• _WHAT TO DO_:
From the line below that contains "- [Google Apps" to the line that contains "をそれぞれ取得し、記入。", repeat every line exactly, both ends included, and nothing else.

• _DATA FOR PROCESSING_:
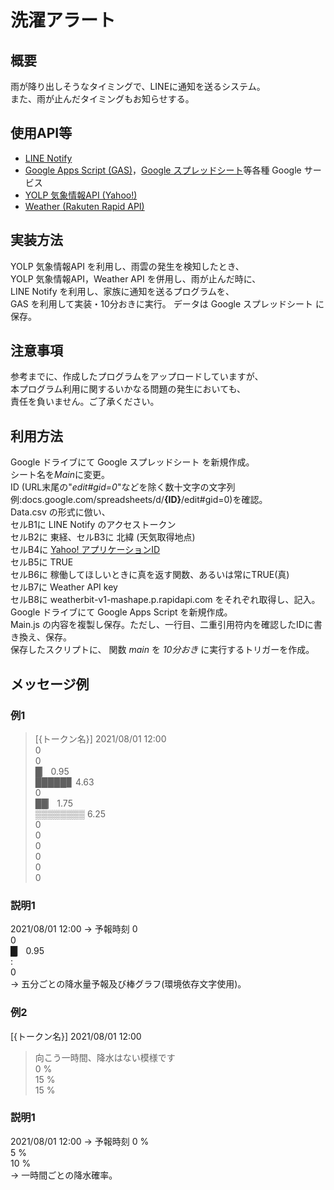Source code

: # 洗濯アラート

## 概要
雨が降り出しそうなタイミングで、LINEに通知を送るシステム。  
また、雨が止んだタイミングもお知らせする。

## 使用API等
- [LINE Notify](https://notify-bot.line.me/ja/)
- [Google Apps Script (GAS)](https://workspace.google.co.jp/intl/ja/products/apps-script/)，[Google スプレッドシート](https://www.google.com/intl/ja_jp/sheets/about/)等各種 Google サービス
- [YOLP 気象情報API (Yahoo!)](https://developer.yahoo.co.jp/webapi/map/openlocalplatform/v1/weather.html)
- [Weather (Rakuten Rapid API)](https://api.rakuten.net/weatherbit/api/weather/endpoints)

## 実装方法
YOLP 気象情報API を利用し、雨雲の発生を検知したとき、  
YOLP 気象情報API，Weather API を併用し、雨が止んだ時に、  
LINE Notify を利用し、家族に通知を送るプログラムを、  
GAS を利用して実装・10分おきに実行。
データは Google スプレッドシート に保存。

## 注意事項
参考までに、作成したプログラムをアップロードしていますが、  
本プログラム利用に関するいかなる問題の発生においても、  
責任を負いません。ご了承ください。

## 利用方法
Google ドライブにて Google スプレッドシート を新規作成。  
シート名を*Main*に変更。  
ID (URL末尾の"*edit#gid=0*"などを除く数十文字の文字列 例:docs\.google\.com/spreadsheets/d/**{ID}**/edit#gid=0)を確認。  
Data.csv の形式に倣い、  
セルB1に LINE Notify のアクセストークン  
セルB2に 東経、セルB3に 北緯 (天気取得地点)  
セルB4に [Yahoo! アプリケーションID](https://developer.yahoo.co.jp/)  
セルB5に TRUE  
セルB6に 稼働してほしいときに真を返す関数、あるいは常にTRUE(真)  
セルB7に Weather API key  
セルB8に weatherbit-v1-mashape.p.rapidapi.com
をそれぞれ取得し、記入。  
Google ドライブにて Google Apps Script を新規作成。  
Main.js の内容を複製し保存。ただし、一行目、二重引用符内を確認したIDに書き換え、保存。  
保存したスクリプトに、
関数 *main* を *10分おき* に実行するトリガーを作成。  

## メッセージ例
### 例1
>\[{トークン名}]  2021/08/01 12:00  
> 0  
> 0  
>█▏ 0.95  
>█████▊ 4.63  
> 0  
>██▏ 1.75  
>▒▒▒▒▒▒▒▒ 6.25  
> 0  
> 0  
> 0  
> 0  
> 0  
> 0  
### 説明1
2021/08/01 12:00 → 予報時刻
0  
0  
█▏ 0.95  
:  
0  
→ 五分ごとの降水量予報及び棒グラフ(環境依存文字使用)。
### 例2
[{トークン名}]  2021/08/01 12:00  
>向こう一時間、降水はない模様です  
>0 %  
>15 %  
>15 %  
### 説明1
2021/08/01 12:00 → 予報時刻
0 %  
5 %  
10 %  
→ 一時間ごとの降水確率。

• _EXERCISE ANSWER_:
- [Google Apps Script (GAS)](https://workspace.google.co.jp/intl/ja/products/apps-script/)，[Google スプレッドシート](https://www.google.com/intl/ja_jp/sheets/about/)等各種 Google サービス
- [YOLP 気象情報API (Yahoo!)](https://developer.yahoo.co.jp/webapi/map/openlocalplatform/v1/weather.html)
- [Weather (Rakuten Rapid API)](https://api.rakuten.net/weatherbit/api/weather/endpoints)

## 実装方法
YOLP 気象情報API を利用し、雨雲の発生を検知したとき、  
YOLP 気象情報API，Weather API を併用し、雨が止んだ時に、  
LINE Notify を利用し、家族に通知を送るプログラムを、  
GAS を利用して実装・10分おきに実行。
データは Google スプレッドシート に保存。

## 注意事項
参考までに、作成したプログラムをアップロードしていますが、  
本プログラム利用に関するいかなる問題の発生においても、  
責任を負いません。ご了承ください。

## 利用方法
Google ドライブにて Google スプレッドシート を新規作成。  
シート名を*Main*に変更。  
ID (URL末尾の"*edit#gid=0*"などを除く数十文字の文字列 例:docs\.google\.com/spreadsheets/d/**{ID}**/edit#gid=0)を確認。  
Data.csv の形式に倣い、  
セルB1に LINE Notify のアクセストークン  
セルB2に 東経、セルB3に 北緯 (天気取得地点)  
セルB4に [Yahoo! アプリケーションID](https://developer.yahoo.co.jp/)  
セルB5に TRUE  
セルB6に 稼働してほしいときに真を返す関数、あるいは常にTRUE(真)  
セルB7に Weather API key  
セルB8に weatherbit-v1-mashape.p.rapidapi.com
をそれぞれ取得し、記入。  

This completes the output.